Here's this past week's sentiment overview:
The weekly AAII sentiment survey showed that 33% of respondents are bulls, up 8% points from last week. And 39% are bears, down 5% points from last week. Nothing really exciting here.
But something else that the American Association of Individual Investors monitors is how their members allocate assets within their portfolio: stocks, bonds, and cash. As you would expect, right now the average investor is shell-shocked and feeling risk averse. After dipping below the 2002 bear market low, their allocation to stocks has recovered slightly to appx. 45%.
Instead of seeking the shelter of cash, the average investor as measured by AAII, is plowing the money they took out of equities into bonds. So much so that right now they are allocating the most they have been since 1994. So consider this extreme bullishness in bond sentiment to be yet another rationale for a bubble in bonds.
From the other sentiment survey, the newsletter editors continue to be an ambivalent lot for the most part. This week's sentiment survey conducted by ChartCraft had 32.3% bulls and 38.7% bears. The bears are reasserting themselves but it is still too close for anything resembling a signal for contrarians.
OEX Put Call Ratio
Both of the options sentiment ratios that I usually monitor (CBOE put call ratio and the ISE sentiment index) are not telling us much right now. Fortunately, the OEX put call ratio is different. Although it is not as well known as the other two, I mentioned it before back on October 23rd, 2008: What's up with this crazy options market?

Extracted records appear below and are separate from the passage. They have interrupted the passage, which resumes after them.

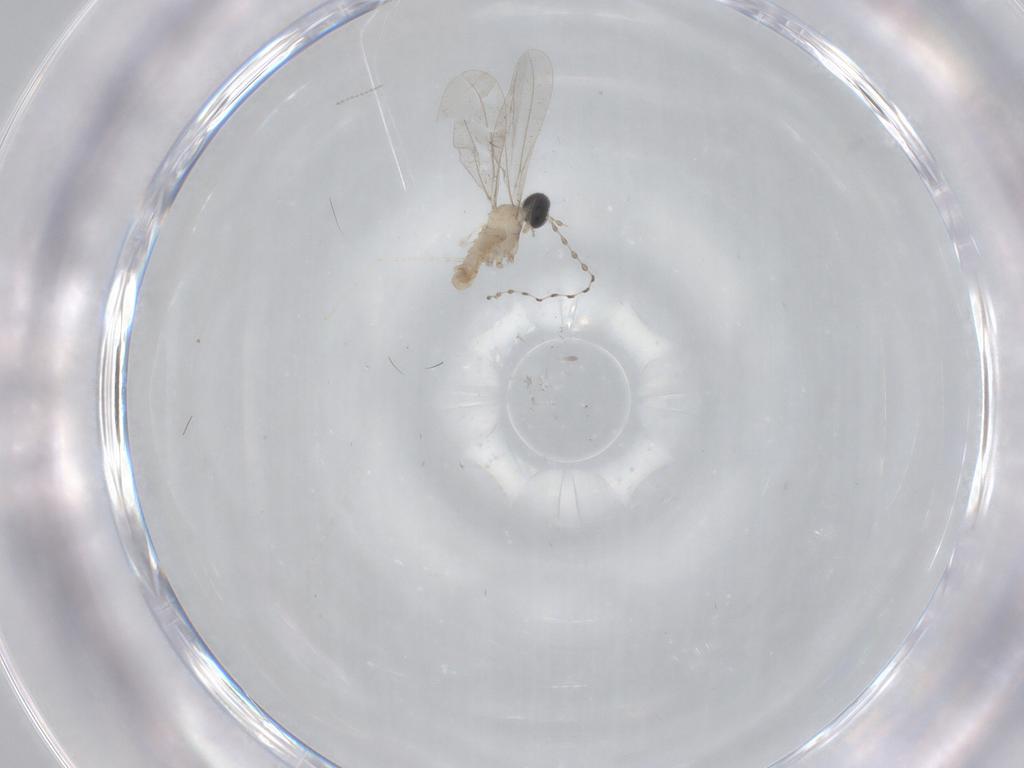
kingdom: Animalia
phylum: Arthropoda
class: Insecta
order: Diptera
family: Cecidomyiidae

Right now, this option sentiment ratio is even lower than it was then. In fact, right now the OEX put call ratio (10 day moving average) is lower than it has been for the past 20+ years. If you really wanted to find a lower reading, it would have to be Black Monday 1987.
Since the OEX options market is considerably smaller and it is generally believed that it is the playground of the 'smart money', it is not interpreted as a contrarian signal when we have a preponderance of call buying, as we do now.
Hulbert Newsletter Sentiment
According to Mark Hulbert, the Hulbert Newsletter Sentiment Index (HSNSI) reacted quite unexpectedly to the Geithner press conference. Even though the market fell, HSNSI rose from -7.2% last week to +2%!
Mutual Fund Cash Positions
The more cash mutual funds hold in their portfolios, the more pessimistic the asset managers are. And more importantly, the more ammunition there is to continue the next bull market (when it starts).
From 2001 to mid 2007, mutual fund cash holdings continued to decrease - reaching an all time low at around 3.5%. As a result of the current bear market, the cash reserves have been increasing and are now around 5.2%.
But as Jason Goepfert brought to light, comparing the amount of cash over time isn't very useful because at different times there are differing monetary conditions (interest rates, inflation, etc.). So he came up with a way to strip away these variables to allow for a historic comparison to be made. You can find his paper on this in the Free Trading Resource section (Charles H. Dow Awards folder).
Right now this standardized measure is showing that current mutual fund cash reserves are at higher comparable levels than the last bear market. But not as high as the early 1990's.
Magazine Cover Indicator
Thanks to a reader from Germany for pointing out an interesting magazine cover indicator across the pond. Focus Money's current cover (on the left) shows a very dark map of the world with the word "VORSICHT" in red - meaning: Caution! or Danger!. And below it, 'Weltwirtschaftskrise', literally meaning 'world economic crisis' but mostly used to refer to the Great Depression of the 1930's.
The previous weeks' covers weren't much more cheerful either. They promoted 'safe' investments like gold, bonds, convertibles, fixed income funds, etc. Since Focus Money is usually a very cheerful and optimistic publication that pushes stocks, this is a rare occurrence. And it is even more significant when you consider that the last time Focus Money had such somber covers guiding readers away from risk was back in February of 2003.
Hedge Fund Exposure
According to data from Carpenter Analytics, hedge fund exposure is slightly net short, as it has been from early 2008. This correct net posture is not surprising when you consider the depth of resources and talent at their disposal. However, the current net short exposure is very small compared to what we saw in the same measure in the last bear market. On the plus side, hedge funds are now much less short than they were during the waterfall declines of 2008.